If the poet serves as a platform for the invisible, this poem will serve as a cautionary tale eternally, every age drawing its own parallels with the art form of its time. As early as 1865, while writing Alice in Wonderland, Lewis Carroll had already applied the poem as a parody to convey cunning taught to a tortoise.
Today, faced with blurred intersecting lines of confusing definitions of self-love, narcissistic indulgence, brutality, feedback, we use the poem to consider how to reduce the impact praise has on us. The serotonin we chase in validation is also available to us after a run, during a connected conversation, with community work and in the grounding effect of faith, whatever that may mean to each one.
Imagine the power of quiet confidence that is not swayed by criticism or applause, but this is easier said than done. Socializing amongst teenagers is consumerist. Everything has a price. Those who mingle at parties with their eyes glued to their phones demand a price for their company. The tool of praise is used to incentivise. The intent for those who praise and pump the artifice of self-worth is to control. The audience on the other hand does not care the intent of the pumpers, the audience only wants to hold their phone up to see the numbers of likes so that they too can feel good about themselves. As time passes, they feel good only based on how they look to others, how they live in comparison to others, how they express themselves as compared to others, etc… While they think they are being promoted by being loved, they are being purposely manipulated so that they can be used as pawns later by those who hold power.

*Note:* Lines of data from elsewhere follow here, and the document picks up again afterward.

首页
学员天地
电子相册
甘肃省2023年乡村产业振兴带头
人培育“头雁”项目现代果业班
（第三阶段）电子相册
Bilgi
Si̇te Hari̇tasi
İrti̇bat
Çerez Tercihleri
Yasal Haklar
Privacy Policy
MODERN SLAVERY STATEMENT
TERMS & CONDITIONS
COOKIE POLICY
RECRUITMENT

At some point this feeling wears off and their realization remains that they were merely used. A sense of despair and defeat, the dismal den of the spider, becomes the last abode. Let’s all strive to be aware of our actions and how they affect those around us and in our lives.
Dreamcatchers, symbolically entrapping souls on their way to the afterlife, symbolically entrapping bad dreams and the need to hold onto the good ones, coarse, fragile versions of webs, define the entrapment of both, good and evil within us.